“I knew it,” Dale kept saying. “I knew it, I knew it.” He was already pacing. Already pulling up the agency’s number on his phone. By the next morning Maria was fired over the phone, and by that afternoon my brother had walked into the police station and filed a report.
Theft from an elderly person. He said it like he was proud of himself. Said somebody had to protect Nana.
And I let him. I want that on the record. I sat in my car in that parking lot and I let my brother do it, because the video looked like exactly what he said it was.
Here’s where I have to tell you the part that I can’t undo.
That Sunday after, I couldn’t sleep. Something was nagging at me and I didn’t even know what. I’d seen the thirty seconds. But I’d never seen the rest. The camera recorded the whole day, hours of it, and Dale had only ever shown me that one little clip. So I drove over while he was at church, sat down with that laptop, and I watched the full thing from Day 4. The whole recording. I don’t even know what I was looking for. I think part of me just needed to see her face again.
Maria took the money at 9:40 in the morning. I watched it again. Same thing. Counted it, pocketed it, left the room.
But then I kept watching.
About twenty minutes later, the front door camera catches her getting in her car. That old gray Corolla with the bumper held on by tape. And she’s gone for nearly an hour. When she comes back, she’s carrying three white paper bags. Pharmacy bags. The kind from Walgreens with the stapled receipt on the front. She sets them on the kitchen counter, and then I watched her do something that I still can’t get out of my head.
She lined Nana’s pills up on the counter, one by one, and she talked to Nana the whole time. I couldn’t hear it good, but I could read her lips on one part. “She’s due for the insulin Thursday.”
I sat there for a long time. Then I got up and I went and dug through Nana’s mail. The pharmacy paperwork. And that’s when my hands started shaking.

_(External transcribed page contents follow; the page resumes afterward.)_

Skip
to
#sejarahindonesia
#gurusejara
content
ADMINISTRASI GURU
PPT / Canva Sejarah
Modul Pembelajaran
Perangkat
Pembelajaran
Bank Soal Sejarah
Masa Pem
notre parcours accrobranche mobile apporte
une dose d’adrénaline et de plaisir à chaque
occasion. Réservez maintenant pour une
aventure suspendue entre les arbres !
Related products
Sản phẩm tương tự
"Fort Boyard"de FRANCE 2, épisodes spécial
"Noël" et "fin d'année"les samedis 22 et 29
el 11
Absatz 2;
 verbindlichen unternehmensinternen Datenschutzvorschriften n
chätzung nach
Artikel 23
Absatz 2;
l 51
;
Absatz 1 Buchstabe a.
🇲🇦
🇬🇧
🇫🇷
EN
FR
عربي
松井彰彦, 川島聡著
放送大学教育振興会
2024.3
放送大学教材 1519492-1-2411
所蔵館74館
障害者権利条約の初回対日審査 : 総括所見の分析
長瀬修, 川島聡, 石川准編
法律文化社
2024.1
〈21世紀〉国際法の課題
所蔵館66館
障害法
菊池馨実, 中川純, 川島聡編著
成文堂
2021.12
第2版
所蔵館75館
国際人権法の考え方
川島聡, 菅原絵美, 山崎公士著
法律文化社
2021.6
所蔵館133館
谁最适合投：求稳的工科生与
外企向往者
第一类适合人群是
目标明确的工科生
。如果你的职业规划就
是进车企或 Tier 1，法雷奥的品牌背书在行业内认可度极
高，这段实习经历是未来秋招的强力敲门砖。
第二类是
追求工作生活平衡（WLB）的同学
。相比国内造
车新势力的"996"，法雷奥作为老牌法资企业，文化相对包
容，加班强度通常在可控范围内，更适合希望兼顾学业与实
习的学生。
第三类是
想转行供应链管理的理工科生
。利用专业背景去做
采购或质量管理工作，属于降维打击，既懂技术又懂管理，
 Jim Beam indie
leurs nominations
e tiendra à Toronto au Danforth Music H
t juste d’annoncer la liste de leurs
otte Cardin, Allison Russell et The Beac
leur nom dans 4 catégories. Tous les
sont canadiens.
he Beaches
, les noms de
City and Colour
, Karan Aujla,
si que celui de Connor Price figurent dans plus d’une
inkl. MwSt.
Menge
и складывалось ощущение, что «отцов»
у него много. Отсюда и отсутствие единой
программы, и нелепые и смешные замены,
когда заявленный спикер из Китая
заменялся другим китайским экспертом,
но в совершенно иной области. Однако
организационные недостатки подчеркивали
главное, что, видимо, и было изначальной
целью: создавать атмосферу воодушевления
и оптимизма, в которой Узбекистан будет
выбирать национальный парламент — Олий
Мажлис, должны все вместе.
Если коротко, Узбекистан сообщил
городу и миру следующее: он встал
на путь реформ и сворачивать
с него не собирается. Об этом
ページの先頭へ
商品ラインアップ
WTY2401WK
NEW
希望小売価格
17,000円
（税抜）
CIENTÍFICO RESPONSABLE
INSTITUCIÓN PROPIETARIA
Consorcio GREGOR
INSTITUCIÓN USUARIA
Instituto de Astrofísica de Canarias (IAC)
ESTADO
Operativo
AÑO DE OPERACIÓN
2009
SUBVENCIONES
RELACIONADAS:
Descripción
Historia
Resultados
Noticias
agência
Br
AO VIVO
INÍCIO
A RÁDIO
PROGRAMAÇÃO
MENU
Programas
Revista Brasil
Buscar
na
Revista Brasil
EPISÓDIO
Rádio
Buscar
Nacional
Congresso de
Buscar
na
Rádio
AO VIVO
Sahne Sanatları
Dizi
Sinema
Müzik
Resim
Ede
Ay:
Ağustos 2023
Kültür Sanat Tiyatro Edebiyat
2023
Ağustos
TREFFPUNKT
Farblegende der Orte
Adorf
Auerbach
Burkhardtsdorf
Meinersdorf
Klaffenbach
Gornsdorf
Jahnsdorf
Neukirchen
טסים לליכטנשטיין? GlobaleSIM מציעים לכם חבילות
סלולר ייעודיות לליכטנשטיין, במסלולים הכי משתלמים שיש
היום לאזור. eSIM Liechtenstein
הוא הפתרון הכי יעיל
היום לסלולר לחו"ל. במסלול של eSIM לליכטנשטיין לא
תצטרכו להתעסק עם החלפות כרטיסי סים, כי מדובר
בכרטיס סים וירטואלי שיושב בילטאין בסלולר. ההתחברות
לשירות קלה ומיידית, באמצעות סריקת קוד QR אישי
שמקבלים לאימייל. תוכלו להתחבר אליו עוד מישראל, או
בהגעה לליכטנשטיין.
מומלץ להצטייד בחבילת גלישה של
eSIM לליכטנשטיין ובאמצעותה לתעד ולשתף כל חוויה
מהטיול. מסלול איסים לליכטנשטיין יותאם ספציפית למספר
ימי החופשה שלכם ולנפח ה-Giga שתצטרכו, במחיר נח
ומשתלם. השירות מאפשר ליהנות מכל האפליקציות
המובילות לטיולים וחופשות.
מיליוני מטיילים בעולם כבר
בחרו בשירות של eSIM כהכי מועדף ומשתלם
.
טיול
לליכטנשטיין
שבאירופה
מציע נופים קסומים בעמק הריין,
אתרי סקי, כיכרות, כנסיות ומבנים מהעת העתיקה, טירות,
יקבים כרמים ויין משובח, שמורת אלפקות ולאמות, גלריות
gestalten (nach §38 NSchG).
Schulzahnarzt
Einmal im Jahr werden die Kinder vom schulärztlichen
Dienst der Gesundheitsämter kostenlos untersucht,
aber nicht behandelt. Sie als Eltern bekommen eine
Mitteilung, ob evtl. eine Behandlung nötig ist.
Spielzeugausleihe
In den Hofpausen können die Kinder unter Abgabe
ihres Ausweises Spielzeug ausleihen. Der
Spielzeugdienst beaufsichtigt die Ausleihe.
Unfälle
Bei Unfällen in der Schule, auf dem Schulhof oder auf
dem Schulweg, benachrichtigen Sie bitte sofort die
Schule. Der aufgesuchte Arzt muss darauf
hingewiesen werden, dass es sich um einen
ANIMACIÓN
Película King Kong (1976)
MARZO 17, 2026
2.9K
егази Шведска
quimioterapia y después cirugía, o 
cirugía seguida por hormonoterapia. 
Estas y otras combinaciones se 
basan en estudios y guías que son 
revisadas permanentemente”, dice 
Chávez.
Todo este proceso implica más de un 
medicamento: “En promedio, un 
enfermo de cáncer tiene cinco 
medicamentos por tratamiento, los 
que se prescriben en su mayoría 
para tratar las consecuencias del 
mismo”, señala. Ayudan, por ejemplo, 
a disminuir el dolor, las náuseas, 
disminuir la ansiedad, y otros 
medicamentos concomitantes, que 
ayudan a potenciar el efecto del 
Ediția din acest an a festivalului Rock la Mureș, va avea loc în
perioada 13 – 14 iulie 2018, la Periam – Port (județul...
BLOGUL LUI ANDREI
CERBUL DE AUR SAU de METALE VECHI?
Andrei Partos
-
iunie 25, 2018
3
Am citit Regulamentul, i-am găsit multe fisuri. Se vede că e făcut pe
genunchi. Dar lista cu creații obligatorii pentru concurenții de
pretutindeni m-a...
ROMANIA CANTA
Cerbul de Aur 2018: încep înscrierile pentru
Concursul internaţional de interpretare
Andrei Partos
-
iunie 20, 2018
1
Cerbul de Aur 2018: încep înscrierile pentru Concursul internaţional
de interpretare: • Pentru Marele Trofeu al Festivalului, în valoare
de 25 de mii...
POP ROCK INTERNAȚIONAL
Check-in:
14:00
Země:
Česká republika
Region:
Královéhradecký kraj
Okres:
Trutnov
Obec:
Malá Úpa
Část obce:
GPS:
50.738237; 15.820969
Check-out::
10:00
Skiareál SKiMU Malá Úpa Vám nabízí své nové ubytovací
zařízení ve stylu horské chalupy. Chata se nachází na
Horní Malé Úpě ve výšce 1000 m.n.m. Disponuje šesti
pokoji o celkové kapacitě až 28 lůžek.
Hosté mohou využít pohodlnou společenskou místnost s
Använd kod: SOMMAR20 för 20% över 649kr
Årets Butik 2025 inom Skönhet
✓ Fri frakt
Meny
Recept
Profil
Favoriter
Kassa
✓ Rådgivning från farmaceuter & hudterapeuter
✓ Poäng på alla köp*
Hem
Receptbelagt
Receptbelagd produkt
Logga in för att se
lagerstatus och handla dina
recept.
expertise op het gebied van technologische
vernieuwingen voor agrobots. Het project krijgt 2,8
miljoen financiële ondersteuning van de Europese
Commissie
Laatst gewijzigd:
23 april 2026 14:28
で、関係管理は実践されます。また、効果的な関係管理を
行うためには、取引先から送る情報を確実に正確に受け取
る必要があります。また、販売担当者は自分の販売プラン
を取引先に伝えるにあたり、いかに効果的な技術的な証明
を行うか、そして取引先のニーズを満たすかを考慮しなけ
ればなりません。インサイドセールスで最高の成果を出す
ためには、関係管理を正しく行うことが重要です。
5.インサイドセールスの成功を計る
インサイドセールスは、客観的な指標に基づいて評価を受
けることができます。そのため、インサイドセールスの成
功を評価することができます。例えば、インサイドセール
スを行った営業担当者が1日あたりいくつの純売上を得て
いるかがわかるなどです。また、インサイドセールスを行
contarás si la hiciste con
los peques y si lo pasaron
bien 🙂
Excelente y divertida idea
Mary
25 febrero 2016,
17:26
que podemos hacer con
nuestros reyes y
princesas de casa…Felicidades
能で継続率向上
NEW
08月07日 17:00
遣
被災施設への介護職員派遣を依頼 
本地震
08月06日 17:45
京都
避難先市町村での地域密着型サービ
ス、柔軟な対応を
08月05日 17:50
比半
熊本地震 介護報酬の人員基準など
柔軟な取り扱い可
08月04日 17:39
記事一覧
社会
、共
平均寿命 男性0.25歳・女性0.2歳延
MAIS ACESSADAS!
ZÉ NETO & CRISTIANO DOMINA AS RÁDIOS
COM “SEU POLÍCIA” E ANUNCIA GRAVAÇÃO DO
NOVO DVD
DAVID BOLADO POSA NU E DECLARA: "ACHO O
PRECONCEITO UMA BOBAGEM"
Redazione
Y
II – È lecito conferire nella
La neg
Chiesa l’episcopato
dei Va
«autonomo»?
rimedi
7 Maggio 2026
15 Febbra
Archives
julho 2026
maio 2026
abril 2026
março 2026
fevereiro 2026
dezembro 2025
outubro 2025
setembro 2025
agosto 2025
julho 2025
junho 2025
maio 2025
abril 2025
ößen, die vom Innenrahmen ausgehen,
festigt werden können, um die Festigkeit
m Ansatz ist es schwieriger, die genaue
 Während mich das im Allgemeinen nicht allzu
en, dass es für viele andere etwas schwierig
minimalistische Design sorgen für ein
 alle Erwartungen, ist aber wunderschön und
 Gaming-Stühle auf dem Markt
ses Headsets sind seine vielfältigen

I called Walgreens first thing Monday. Told them I was Ruth’s granddaughter and I helped manage her medicine, which is true, even if I’d been doing a sorry job of it. And the pharmacy tech pulled up the records and read them off to me. Nana’s prescriptions. Her blood pressure pills. Her heart medicine. Her insulin.
The family hadn’t paid for a single refill in four months.
Maria had. All of them. Every single one. On her own debit card.